The singer-songwriter-performer used a brilliant assembly of poetry, choreography, pantomime, drama, and song, to create an unforgettable night for the thousands that came out for his 12th anniversary concert.

The Harbour Point auditorium must have been more than pleased with Sound Sultan, his band, the Crown Troupe, DJ Jimmy JATT, the many guest acts, and the creative team, for a brief but near-excellent show that proved that not all concerts held outside the Eko Hotels’ insanely expensive yet structurally and technically  inflexible hall, are subpar.

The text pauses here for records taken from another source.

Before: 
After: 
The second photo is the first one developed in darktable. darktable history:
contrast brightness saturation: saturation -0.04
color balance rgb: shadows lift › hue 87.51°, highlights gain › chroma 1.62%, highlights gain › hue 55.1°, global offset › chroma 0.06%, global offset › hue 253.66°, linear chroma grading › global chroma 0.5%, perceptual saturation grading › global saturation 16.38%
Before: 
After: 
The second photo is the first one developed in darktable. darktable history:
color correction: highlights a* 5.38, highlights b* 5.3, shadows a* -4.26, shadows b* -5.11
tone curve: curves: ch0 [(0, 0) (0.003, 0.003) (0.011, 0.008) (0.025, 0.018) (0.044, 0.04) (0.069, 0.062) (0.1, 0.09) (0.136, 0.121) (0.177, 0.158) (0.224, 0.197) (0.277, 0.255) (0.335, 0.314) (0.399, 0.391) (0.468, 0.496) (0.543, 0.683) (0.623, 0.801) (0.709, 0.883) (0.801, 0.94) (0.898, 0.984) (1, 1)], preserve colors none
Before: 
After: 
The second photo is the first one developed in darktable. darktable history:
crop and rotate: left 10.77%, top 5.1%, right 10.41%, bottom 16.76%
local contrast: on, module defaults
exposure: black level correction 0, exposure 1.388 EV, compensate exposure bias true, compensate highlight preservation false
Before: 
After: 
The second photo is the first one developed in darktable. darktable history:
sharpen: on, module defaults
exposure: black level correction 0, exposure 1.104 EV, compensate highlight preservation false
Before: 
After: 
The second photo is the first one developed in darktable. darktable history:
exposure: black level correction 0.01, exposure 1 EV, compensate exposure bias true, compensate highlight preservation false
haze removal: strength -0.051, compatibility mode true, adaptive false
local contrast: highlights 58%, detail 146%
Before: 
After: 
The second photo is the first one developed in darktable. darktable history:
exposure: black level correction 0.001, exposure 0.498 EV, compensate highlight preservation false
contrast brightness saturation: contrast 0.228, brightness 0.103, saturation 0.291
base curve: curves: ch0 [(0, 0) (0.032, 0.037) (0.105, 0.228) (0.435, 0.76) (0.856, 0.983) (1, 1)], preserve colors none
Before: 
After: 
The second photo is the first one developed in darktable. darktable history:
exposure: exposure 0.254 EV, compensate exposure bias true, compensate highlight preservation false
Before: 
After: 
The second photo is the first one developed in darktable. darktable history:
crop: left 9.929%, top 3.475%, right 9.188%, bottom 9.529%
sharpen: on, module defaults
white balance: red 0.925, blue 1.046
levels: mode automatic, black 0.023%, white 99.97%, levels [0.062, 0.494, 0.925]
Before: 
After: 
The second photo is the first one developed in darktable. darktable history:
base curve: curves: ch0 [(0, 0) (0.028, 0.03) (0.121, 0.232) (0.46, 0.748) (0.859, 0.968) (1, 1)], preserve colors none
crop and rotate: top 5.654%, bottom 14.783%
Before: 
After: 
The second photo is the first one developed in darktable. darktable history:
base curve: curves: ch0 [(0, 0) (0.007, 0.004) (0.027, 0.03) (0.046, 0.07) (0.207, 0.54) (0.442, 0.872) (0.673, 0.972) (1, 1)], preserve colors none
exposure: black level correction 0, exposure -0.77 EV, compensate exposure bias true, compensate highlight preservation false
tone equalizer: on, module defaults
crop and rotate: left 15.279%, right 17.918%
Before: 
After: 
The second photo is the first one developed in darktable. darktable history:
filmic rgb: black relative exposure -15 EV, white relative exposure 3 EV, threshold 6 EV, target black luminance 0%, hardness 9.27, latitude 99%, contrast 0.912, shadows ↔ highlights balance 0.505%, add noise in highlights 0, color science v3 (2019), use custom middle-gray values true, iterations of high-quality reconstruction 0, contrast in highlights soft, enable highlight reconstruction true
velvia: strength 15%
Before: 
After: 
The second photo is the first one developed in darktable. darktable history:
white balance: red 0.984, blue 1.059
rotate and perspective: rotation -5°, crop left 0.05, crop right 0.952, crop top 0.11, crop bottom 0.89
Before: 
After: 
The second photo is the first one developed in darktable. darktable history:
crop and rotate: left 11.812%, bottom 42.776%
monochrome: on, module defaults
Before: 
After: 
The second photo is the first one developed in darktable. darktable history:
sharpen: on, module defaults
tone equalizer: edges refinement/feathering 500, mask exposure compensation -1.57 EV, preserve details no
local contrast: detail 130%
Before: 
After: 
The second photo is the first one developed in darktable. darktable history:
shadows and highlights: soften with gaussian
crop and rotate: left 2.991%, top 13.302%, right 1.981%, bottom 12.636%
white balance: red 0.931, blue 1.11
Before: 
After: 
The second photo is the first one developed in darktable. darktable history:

A veteran by all definitions, Sultan did not seem like he was trying to prove any point, yet that’s exactly what he did – showing, with each set, that he’s not in the league of today’s hit-drunk pop stars who have no qualms miming at their own concerts.

Starting from his debut album ‘Kpsheew— the sound of a Frustrated Mouth’, he worked with the band to deliver Jagbajantis, ghen ghen and more, with minor tweaks only ardent fans would notice.

Lanky and fragile in person, the boldness and courage of his lyrics made many compare him with Fela since the early 2000s. Last night, he brought back those memories again, with the power of his lyrics, with some of his Fela-inspired costumes, and with a surprise Afrobeat set that featured that genre’s king Femi Kuti.

But Femi was not the only king that came out to jam with Sultan. Africa’s king of pop and a legend in his own right 2face Idibia joined his friend for a thought-provoking performance of ‘bush meat’; while M.I, arguably the leader of Nigeria’s hiphop community, joined Sultan for their conscious collabo  ‘2010’.

Just before M.I and 2face, the concert paid a powerful tribute to hip hop, with an elaborate freestyle session featuring some of the rappers that matter today: Yungsix, Ice Prince, Ikechukwu, Dr SID and Uzi. 2face and Timaya would have made that list, had the show’s director not chased them off stage, midway into their ambush freestyle skit.

Unpredictable from A to Z, a fashion session engineered by co-host IK Osakioduwa would lead into a performance of Sultan’s ode to plus-sized women ‘Orobo’; just as a brief stand-up act by Koffi (who was at his best last night, despite the initial lukewarm reception) would lead into, first a drama featuring Sound Sultan as groom-to-be who waits impatiently for his bride-to-be (Tiwa Savage) during a traditional Yoruba engagement ceremony; and later a Sultan-Tiwa duet of ‘Oko won lode’. With Crown Troupe members as support cast (friends of the groom, friends of the bride, parents-in-law etc), and Koffi as overzealous MC, the wedding episode continues, with 9ice performing for the ‘couple’, before Fuji giant Adewale Ayuba emerges, to entertain them with hits from the 22-year-old evergreen Bonsue LP, getting us all on our feet, screaming – such incredibly scripted; almost impeccably executed show that the words of no writer can fully capture.

In spite of noticeable sound hitches and repeated dead air, and a few performances that failed the test, this low budget concert gets a first class – where many before it, for example, the Davido O.B.O. concert, fails woefully. Young boys like Davido should actually have been at Harbour Point last night, taking notes.

Welcome to the Legends’ club, Sound Sultan. Please take a bow.